Vice impuni.

 LIRE, lire un livre est, comme toutes les occupations proprement humaines, une tâche utopique'. J'entends par utopique toute action dont l'intention initiale ne peut être menée à bien par le développement de son exercice et qui doit se contenter d'approximations essentiellement contradictoires au regard de son objectif initial. Autrement dit,
"lire" commence nécessairement par un projet de compréhension parfaite d'un texte.
Cependant, cela est impossible. On peut au mieux, au prix d'un grand effort, déduire une partie plus ou moins importante de ce que le texte a voulu dire, communiquer, déclarer, mais il subsistera toujours un résidu "illisible".

Il est en revanche probable que, lorsque nous fournissons cet effort, nous lisions, par la même occasion, dans le texte, ou plus exactement nous comprenions des choses que l'auteur na pas "voulu" dire et qu'il a pourtant "dites", nous les a révélées involontairement, d'autant plus si c'est contre son gré. 

Cette double condition du dire, aussi étrange et antithétique qu'elle soit, est formalisée en deux principes (...) que l'on peut résumer ainsi :

1°) Tout dire est déficient - il dit moins que ce qu'il voudrait dire.

2°) Tout dire est exubérant - il donne à entendre plus que ce qu'il ne l'aurait voulu.

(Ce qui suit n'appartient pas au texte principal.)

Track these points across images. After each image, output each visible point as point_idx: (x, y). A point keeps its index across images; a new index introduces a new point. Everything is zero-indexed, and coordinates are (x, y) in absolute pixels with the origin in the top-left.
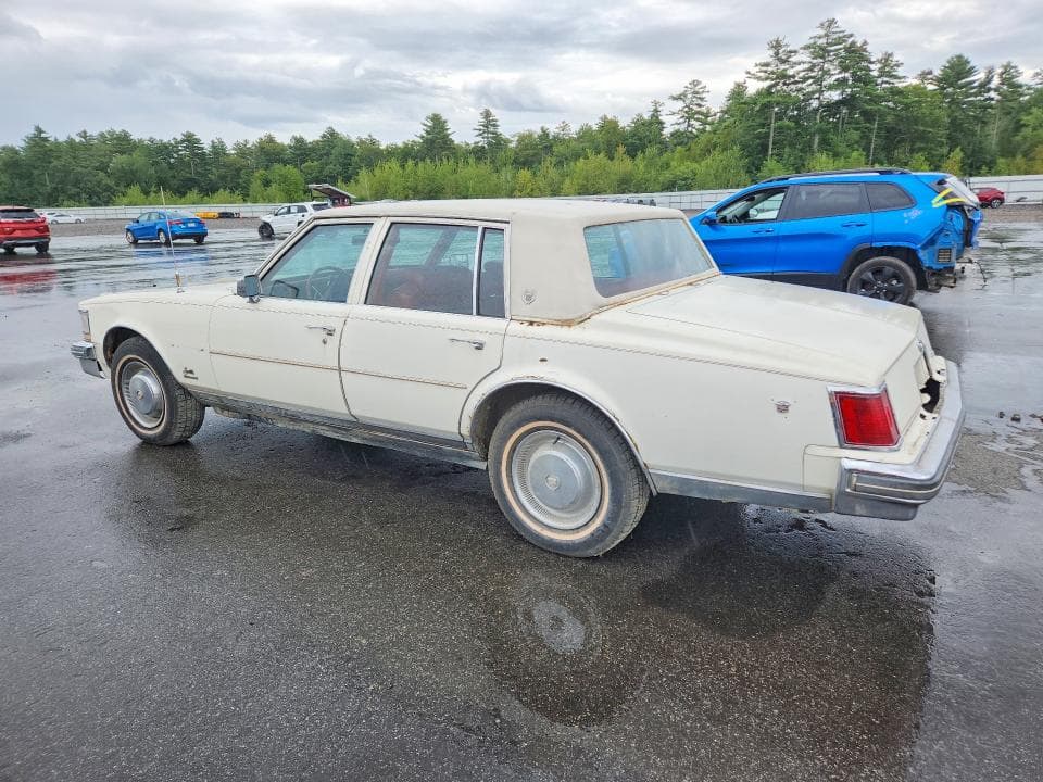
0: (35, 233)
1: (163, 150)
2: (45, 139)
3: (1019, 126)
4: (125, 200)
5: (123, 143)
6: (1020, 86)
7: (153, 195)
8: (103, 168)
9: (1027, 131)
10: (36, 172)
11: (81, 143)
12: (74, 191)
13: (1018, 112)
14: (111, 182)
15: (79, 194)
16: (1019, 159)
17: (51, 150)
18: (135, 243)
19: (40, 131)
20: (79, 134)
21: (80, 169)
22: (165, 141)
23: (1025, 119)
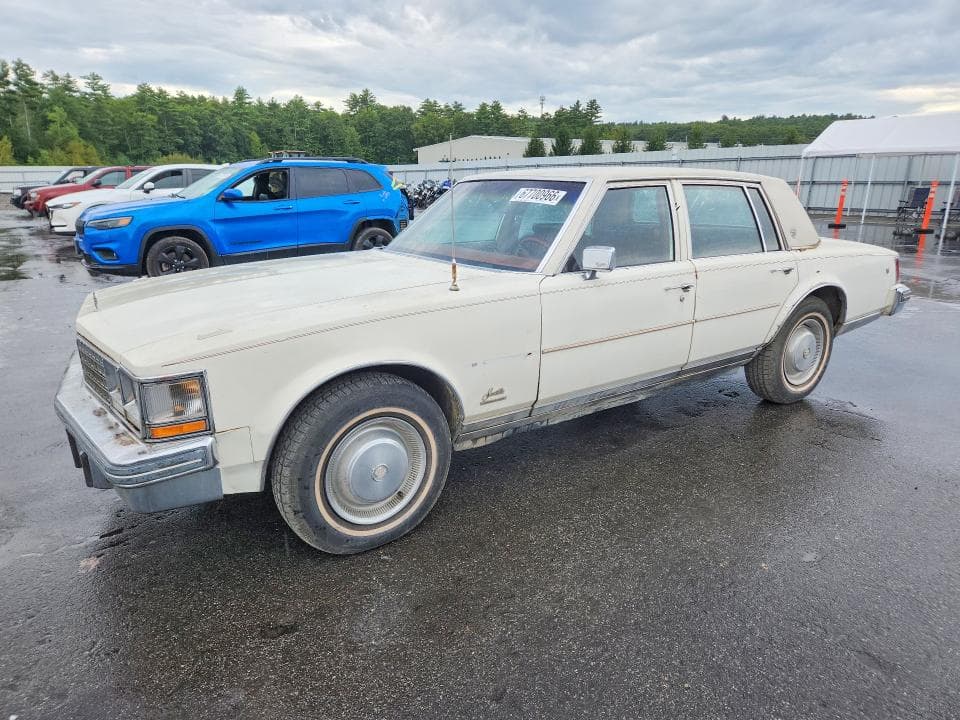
3: (46, 123)
6: (36, 84)
9: (53, 127)
13: (42, 108)
16: (58, 152)
23: (51, 116)
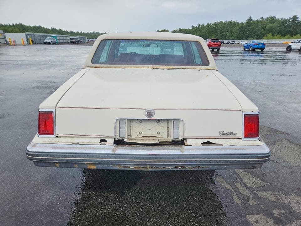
0: (217, 46)
1: (285, 21)
2: (251, 20)
4: (266, 38)
5: (272, 20)
7: (275, 36)
8: (264, 28)
10: (246, 29)
11: (260, 21)
12: (253, 34)
14: (264, 32)
15: (254, 36)
17: (252, 23)
18: (244, 50)
19: (251, 18)
20: (261, 18)
21: (257, 29)
22: (286, 19)
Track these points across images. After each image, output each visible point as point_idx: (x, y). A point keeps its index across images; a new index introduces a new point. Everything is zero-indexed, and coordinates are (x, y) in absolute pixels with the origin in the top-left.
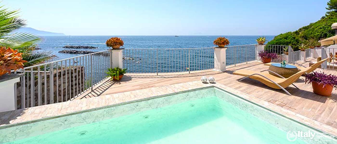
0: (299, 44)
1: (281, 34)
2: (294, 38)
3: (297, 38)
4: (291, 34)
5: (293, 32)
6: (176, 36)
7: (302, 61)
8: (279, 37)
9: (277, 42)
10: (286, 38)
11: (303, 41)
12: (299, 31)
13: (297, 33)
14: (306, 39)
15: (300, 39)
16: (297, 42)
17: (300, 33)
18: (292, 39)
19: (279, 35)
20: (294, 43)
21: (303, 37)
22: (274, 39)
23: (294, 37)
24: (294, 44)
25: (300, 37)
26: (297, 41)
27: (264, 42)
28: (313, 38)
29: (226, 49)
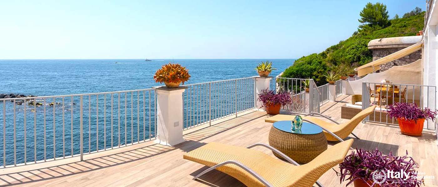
0: (326, 72)
1: (304, 57)
2: (320, 63)
3: (323, 63)
4: (316, 57)
5: (319, 54)
6: (147, 60)
7: (331, 101)
8: (300, 62)
9: (298, 68)
10: (310, 63)
11: (332, 67)
12: (326, 53)
13: (323, 55)
14: (336, 64)
15: (328, 64)
16: (324, 69)
17: (328, 55)
18: (317, 65)
19: (300, 58)
20: (320, 70)
21: (332, 61)
22: (294, 65)
23: (320, 61)
24: (321, 72)
25: (328, 61)
26: (324, 67)
27: (270, 72)
28: (344, 62)
29: (184, 90)
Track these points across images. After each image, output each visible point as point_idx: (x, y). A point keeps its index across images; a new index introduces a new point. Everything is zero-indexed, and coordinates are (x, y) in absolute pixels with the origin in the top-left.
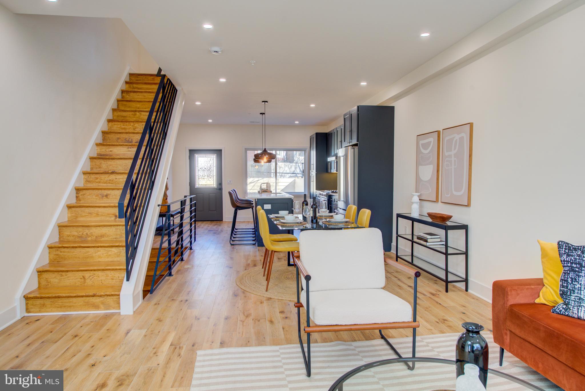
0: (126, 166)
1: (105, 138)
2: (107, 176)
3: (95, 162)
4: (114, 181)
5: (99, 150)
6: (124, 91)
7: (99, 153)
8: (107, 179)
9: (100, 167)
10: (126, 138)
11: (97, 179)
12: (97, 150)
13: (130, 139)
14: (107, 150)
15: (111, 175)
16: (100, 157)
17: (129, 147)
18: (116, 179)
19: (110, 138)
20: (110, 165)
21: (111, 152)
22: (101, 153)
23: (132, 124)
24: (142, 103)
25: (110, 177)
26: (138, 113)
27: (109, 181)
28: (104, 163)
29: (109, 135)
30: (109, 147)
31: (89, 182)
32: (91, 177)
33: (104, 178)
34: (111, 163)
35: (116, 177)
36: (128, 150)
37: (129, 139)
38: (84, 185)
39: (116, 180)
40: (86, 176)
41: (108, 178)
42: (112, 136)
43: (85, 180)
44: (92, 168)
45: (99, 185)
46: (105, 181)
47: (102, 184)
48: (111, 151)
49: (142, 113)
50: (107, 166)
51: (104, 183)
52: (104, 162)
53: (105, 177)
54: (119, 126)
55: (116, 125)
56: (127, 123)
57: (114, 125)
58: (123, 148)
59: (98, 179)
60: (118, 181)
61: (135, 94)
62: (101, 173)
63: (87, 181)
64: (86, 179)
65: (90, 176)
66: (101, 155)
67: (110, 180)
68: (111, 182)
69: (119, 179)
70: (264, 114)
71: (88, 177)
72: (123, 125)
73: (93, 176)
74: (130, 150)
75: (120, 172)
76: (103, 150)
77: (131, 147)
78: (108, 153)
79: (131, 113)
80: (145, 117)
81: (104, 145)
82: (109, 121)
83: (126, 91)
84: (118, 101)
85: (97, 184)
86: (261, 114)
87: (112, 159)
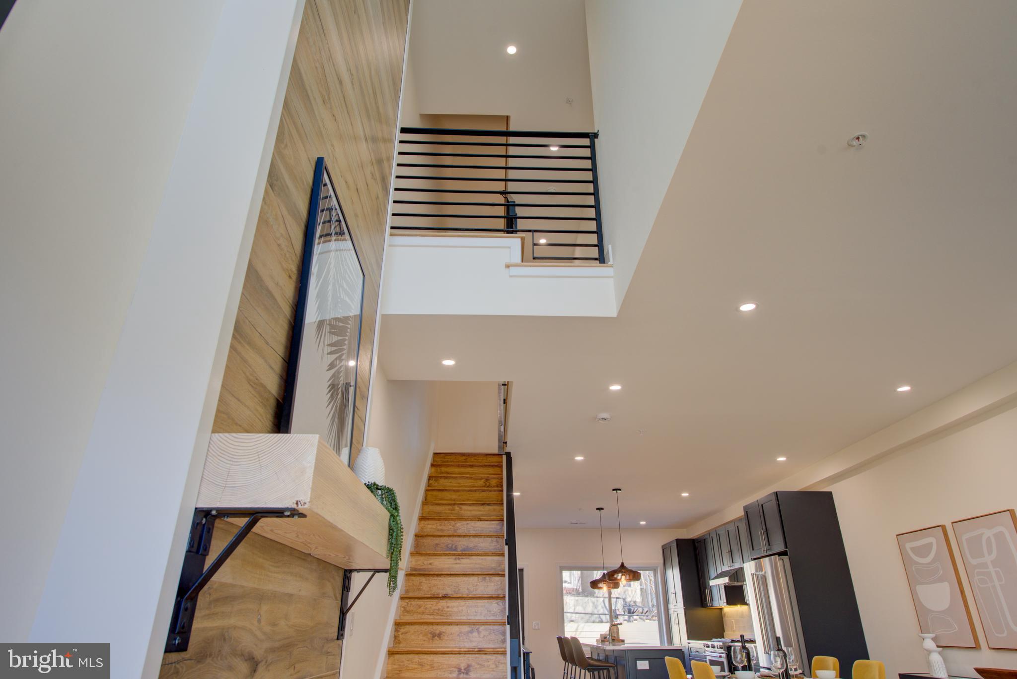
0: (457, 587)
1: (418, 544)
2: (434, 602)
3: (413, 581)
4: (445, 611)
5: (414, 563)
6: (432, 477)
7: (413, 566)
8: (435, 608)
9: (419, 589)
10: (449, 544)
11: (420, 607)
12: (411, 562)
13: (454, 546)
14: (425, 562)
15: (441, 601)
16: (414, 572)
17: (457, 557)
18: (448, 607)
19: (425, 544)
20: (434, 586)
21: (430, 566)
22: (416, 567)
23: (453, 523)
24: (459, 493)
25: (440, 604)
26: (457, 508)
27: (437, 611)
28: (426, 582)
29: (424, 540)
30: (428, 558)
31: (408, 612)
32: (411, 604)
33: (431, 606)
34: (435, 582)
35: (448, 605)
36: (455, 562)
37: (453, 545)
38: (400, 617)
39: (448, 609)
40: (404, 603)
41: (436, 606)
42: (428, 541)
43: (402, 609)
44: (407, 590)
45: (422, 617)
46: (432, 611)
47: (426, 617)
48: (430, 564)
49: (464, 507)
50: (430, 588)
51: (430, 615)
52: (426, 580)
53: (432, 605)
54: (434, 527)
55: (430, 524)
56: (446, 522)
57: (428, 524)
58: (449, 558)
59: (422, 608)
60: (451, 611)
61: (446, 480)
62: (428, 598)
63: (406, 611)
64: (404, 607)
65: (410, 603)
66: (415, 569)
67: (439, 610)
68: (440, 612)
69: (452, 607)
70: (602, 509)
71: (408, 603)
72: (441, 525)
73: (414, 602)
74: (458, 561)
75: (455, 595)
76: (420, 563)
77: (460, 557)
78: (426, 567)
79: (447, 507)
80: (468, 514)
81: (421, 555)
82: (422, 519)
83: (435, 477)
84: (427, 490)
85: (419, 616)
86: (597, 509)
87: (438, 575)
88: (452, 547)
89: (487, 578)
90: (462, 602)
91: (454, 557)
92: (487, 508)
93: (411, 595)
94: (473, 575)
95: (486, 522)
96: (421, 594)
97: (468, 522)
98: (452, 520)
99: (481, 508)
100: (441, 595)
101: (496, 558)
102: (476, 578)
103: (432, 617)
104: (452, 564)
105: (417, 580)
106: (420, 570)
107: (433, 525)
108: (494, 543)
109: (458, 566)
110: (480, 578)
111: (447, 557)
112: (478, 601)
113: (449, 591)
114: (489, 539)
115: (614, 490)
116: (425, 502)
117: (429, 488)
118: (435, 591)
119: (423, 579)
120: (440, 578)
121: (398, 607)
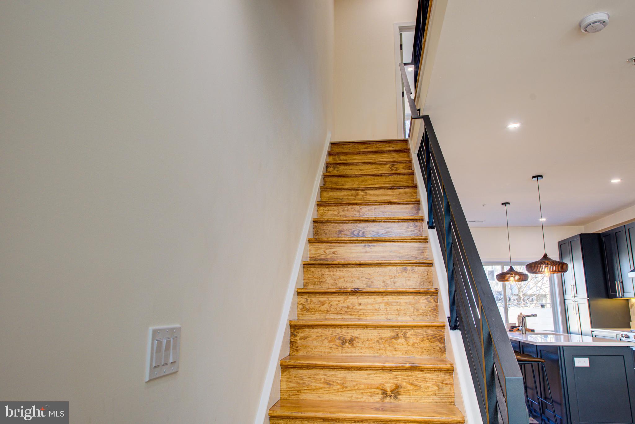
0: (369, 279)
1: (317, 231)
2: (341, 298)
3: (313, 272)
4: (356, 309)
5: (313, 252)
6: (331, 164)
7: (312, 256)
8: (343, 305)
9: (321, 282)
10: (354, 231)
11: (323, 304)
12: (310, 251)
13: (361, 232)
14: (327, 251)
15: (350, 297)
16: (314, 262)
17: (367, 244)
18: (360, 304)
19: (326, 231)
20: (340, 278)
21: (333, 255)
22: (317, 256)
23: (357, 208)
24: (362, 179)
25: (348, 300)
26: (361, 193)
27: (346, 310)
28: (329, 273)
29: (325, 227)
30: (330, 246)
31: (308, 310)
32: (311, 301)
33: (338, 303)
34: (341, 274)
35: (360, 301)
36: (364, 250)
37: (359, 232)
38: (298, 316)
39: (361, 307)
40: (302, 300)
41: (344, 302)
42: (330, 227)
43: (301, 307)
44: (306, 283)
45: (327, 317)
46: (338, 309)
47: (332, 316)
48: (334, 253)
49: (369, 192)
50: (335, 280)
51: (337, 314)
52: (329, 271)
53: (339, 301)
54: (336, 213)
55: (331, 211)
56: (350, 207)
57: (329, 210)
58: (356, 246)
59: (326, 305)
60: (364, 309)
61: (346, 167)
62: (332, 293)
63: (305, 309)
64: (302, 304)
65: (309, 299)
66: (315, 259)
67: (348, 307)
68: (349, 310)
69: (366, 304)
70: (509, 203)
71: (307, 300)
72: (343, 211)
73: (315, 299)
74: (368, 249)
75: (368, 290)
76: (321, 251)
77: (370, 244)
78: (328, 256)
79: (350, 193)
80: (375, 198)
81: (322, 242)
82: (320, 204)
83: (333, 164)
84: (325, 177)
85: (323, 316)
86: (503, 204)
87: (345, 265)
88: (358, 234)
89: (409, 268)
90: (379, 299)
91: (363, 244)
92: (397, 191)
93: (311, 289)
94: (390, 264)
95: (398, 206)
96: (324, 288)
97: (376, 206)
98: (356, 204)
99: (390, 192)
100: (349, 290)
101: (417, 245)
102: (393, 269)
103: (339, 316)
104: (361, 252)
105: (317, 271)
106: (321, 260)
107: (334, 211)
108: (412, 228)
109: (368, 254)
110: (400, 268)
111: (354, 244)
112: (401, 297)
113: (359, 285)
114: (405, 224)
115: (533, 177)
116: (323, 189)
117: (328, 174)
118: (341, 284)
119: (325, 270)
120: (346, 269)
121: (293, 304)
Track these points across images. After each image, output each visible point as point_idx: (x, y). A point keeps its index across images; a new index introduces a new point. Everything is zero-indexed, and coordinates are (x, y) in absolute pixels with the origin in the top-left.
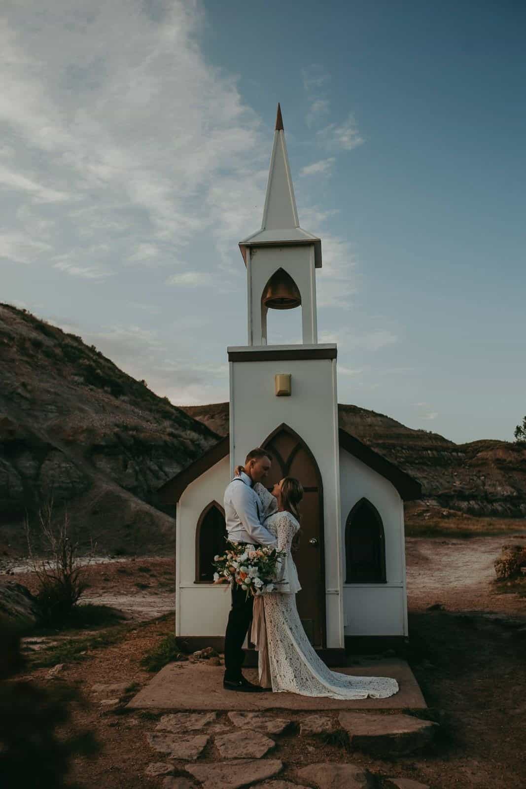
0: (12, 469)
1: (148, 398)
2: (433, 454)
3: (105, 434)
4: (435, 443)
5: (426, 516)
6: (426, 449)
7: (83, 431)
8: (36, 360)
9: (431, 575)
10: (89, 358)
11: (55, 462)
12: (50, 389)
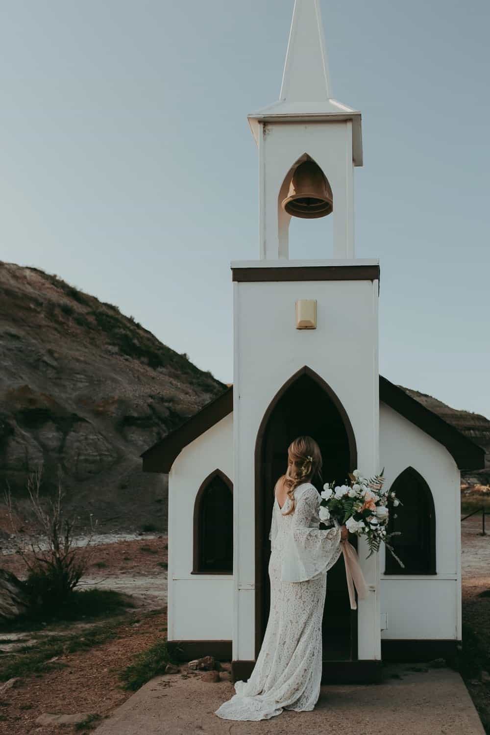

"Qu'est-ce que lire" , recueil  d'une quarantaine de pages constitué des notes datant de 1946, sorte de commentaires accompagnant le "Banquet" de Platon, et non destinées à une publication.
Comme - presque - tout ce qui coule sous la plume d'Ortega y Gasset, c'est un véritable bonheur de lecture pour celui qui n'est pressé par rien ni personne. Libéré, en quelque sorte...
"Lire, c'est interpreter et rien d'autre", trouvera-t-on un peu plus loin dans le texte. Exactement ça.

"Qu'est-ce que lire", José Ortega y Gasset. Ed. Allia, 2023.